Oct. 28 (Bloomberg) -- SAP AG won’t contest Oracle Corp.’s claims that it contributed to copyright infringement by a now-defunct unit being sued for improperly downloading Oracle software, the companies said in court filings.
SAP lawyers told Oracle in an e-mail yesterday about its decision and plans to ask the judge presiding over the case to shorten the trial, scheduled to begin Nov. 1, Oracle said in a filing today in federal court in Oakland, California. Oracle, which is seeking billions in damages, said it needs to revise its trial plans and asked the judge to postpone the trial until Nov. 4.
SAP previously said its TomorrowNow software maintenance unit was liable for its conduct and SAP, while it owned the company, didn’t cause or contribute to the infringement, according to an Aug. 27 court filing.
“We are electing not to contest the claim for contributory copyright infringement,” Greg Lanier, SAP’s attorney, said in an e-mail contained in the court filing. The decision will allow the trial to be “substantially shortened and focused,” Lanier said in a letter to the judge today.
Oracle sued SAP in 2007. SAP, based in Walldorf, Germany, and Redwood City, California-based Oracle are the No. 1 and No. 2 makers of software for business tasks such as managing accounting, human resources and inventory.
“The point is that Oracle plainly intends to use weeks of trial to harass its competitors, whether they are parties to the case or not,” Lanier said in his letter to the judge. “There is simply no other reason to address contributory infringement at trial, because its resolution will not affect damages by one penny.”
Lanier didn’t return a voice-mail message seeking comment.
Oracle has said it may call SAP executives, including former Chief Executive Officer Leo Apotheker, to testify at the trial, court documents show.
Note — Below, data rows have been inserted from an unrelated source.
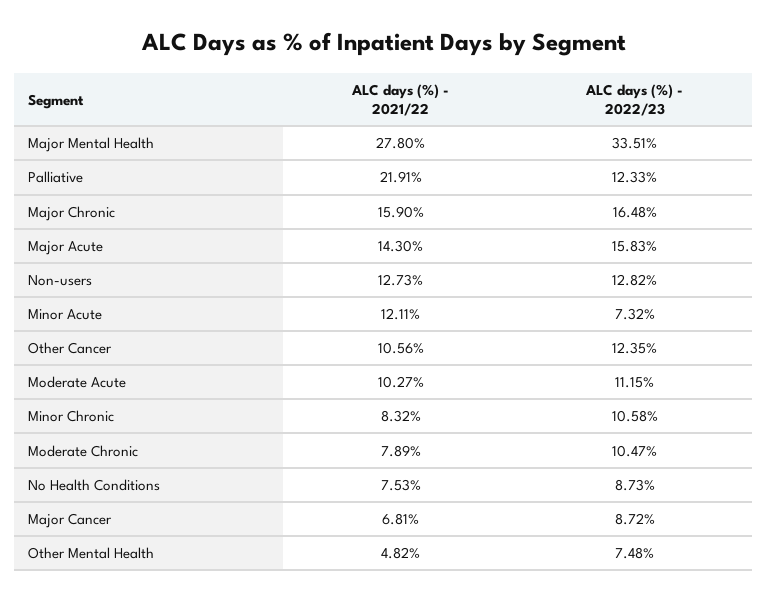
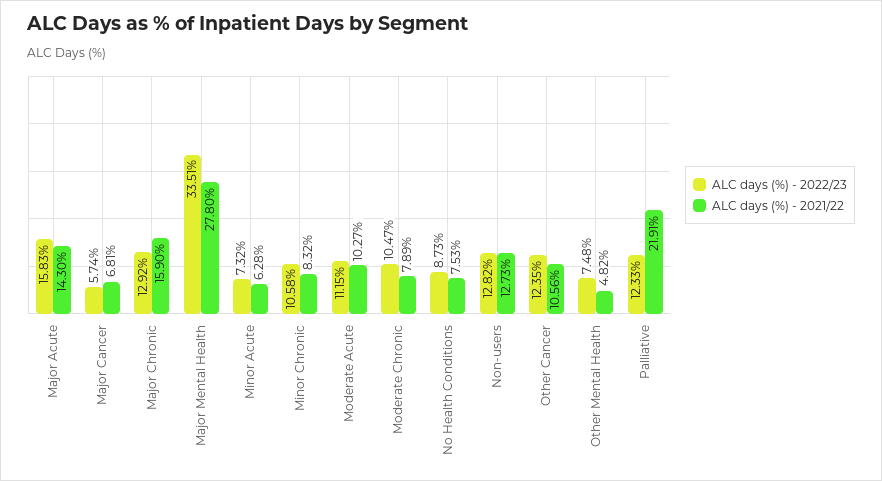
  {
    "ALC days (%) - 2021/22": {
      "Major Mental Health": 27.8,
      "Palliative": 21.91,
      "Major Chronic": 15.9,
      "Major Acute": 14.3,
      "Non-users": 12.73,
-     "Minor Acute": 12.11,
+     "Minor Acute": 6.28,
      "Other Cancer": 10.56,
      "Moderate Acute": 10.27,
      "Minor Chronic": 8.32,
      "Moderate Chronic": 7.89,
      "No Health Conditions": 7.53,
      "Major Cancer": 6.81,
      "Other Mental Health": 4.82
    },
    "ALC days (%) - 2022/23": {
      "Major Mental Health": 33.51,
      "Palliative": 12.33,
-     "Major Chronic": 16.48,
+     "Major Chronic": 12.92,
      "Major Acute": 15.83,
      "Non-users": 12.82,
      "Minor Acute": 7.32,
      "Other Cancer": 12.35,
      "Moderate Acute": 11.15,
      "Minor Chronic": 10.58,
      "Moderate Chronic": 10.47,
      "No Health Conditions": 8.73,
-     "Major Cancer": 8.72,
+     "Major Cancer": 5.74,
      "Other Mental Health": 7.48
    }
  }

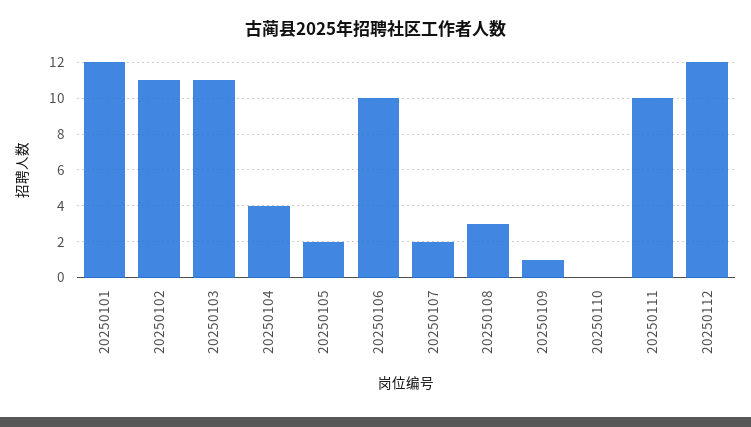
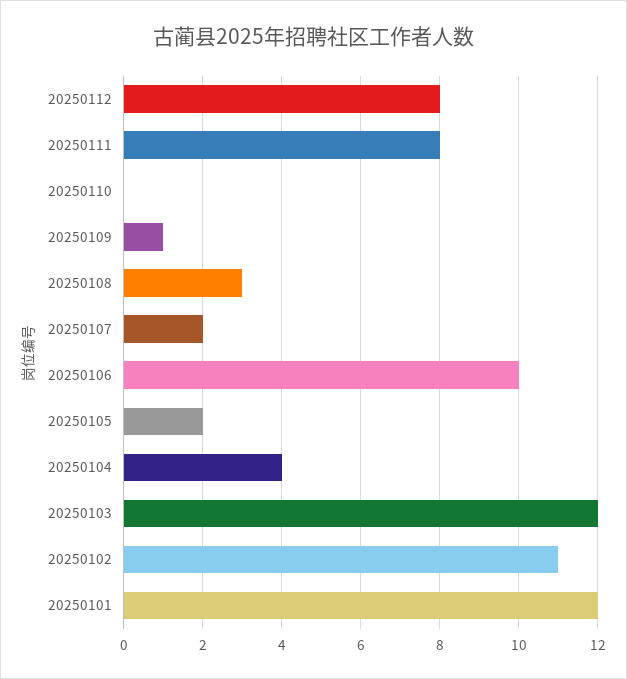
  {
    "20250101": 12,
    "20250102": 11,
-   "20250103": 11,
+   "20250103": 12,
    "20250104": 4,
    "20250105": 2,
    "20250106": 10,
    "20250107": 2,
    "20250108": 3,
    "20250109": 1,
    "20250110": 0,
-   "20250111": 10,
+   "20250111": 8,
-   "20250112": 12
+   "20250112": 8
  }

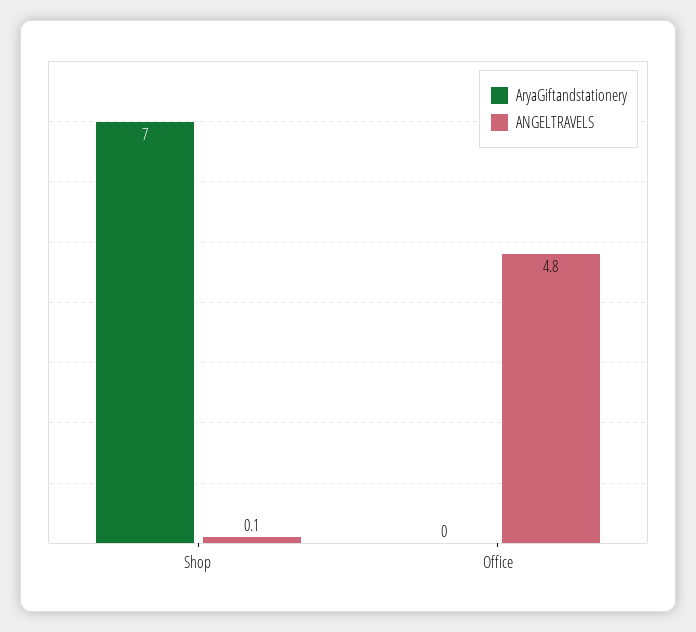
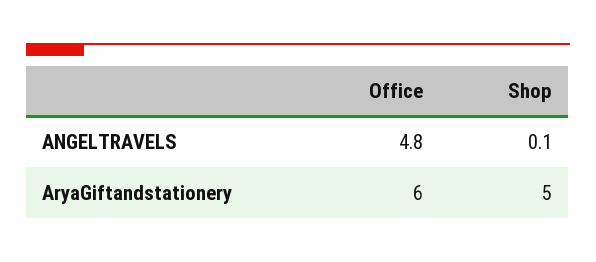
  {
    "AryaGiftandstationery": {
-     "Shop": 7,
+     "Shop": 5,
-     "Office": 0
+     "Office": 6
    },
    "ANGELTRAVELS": {
      "Shop": 0.1,
      "Office": 4.8
    }
  }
Apotheker, who was on SAP’s board when it bought TomorrowNow in 2005, was named CEO of Oracle rival Hewlett-Packard Co. on Sept. 30.
“The evidence at trial will show that the SAP Board of Directors valued Oracle’s copyrighted software so highly, they were willing to steal it rather than compete fairly,” Deborah Hellinger, an Oracle spokeswoman, said today in an e-mailed statement.
SAP said in 2007 after the lawsuit was filed that TomorrowNow made “inappropriate” downloads of support documents from Oracle and that SAP didn’t have access to Oracle materials. SAP said in July 2008 that it would close the Bryan, Texas-based unit.
The case is Oracle Corp. v. SAP AG, 07-01658, U.S. District Court, Northern District of California (Oakland).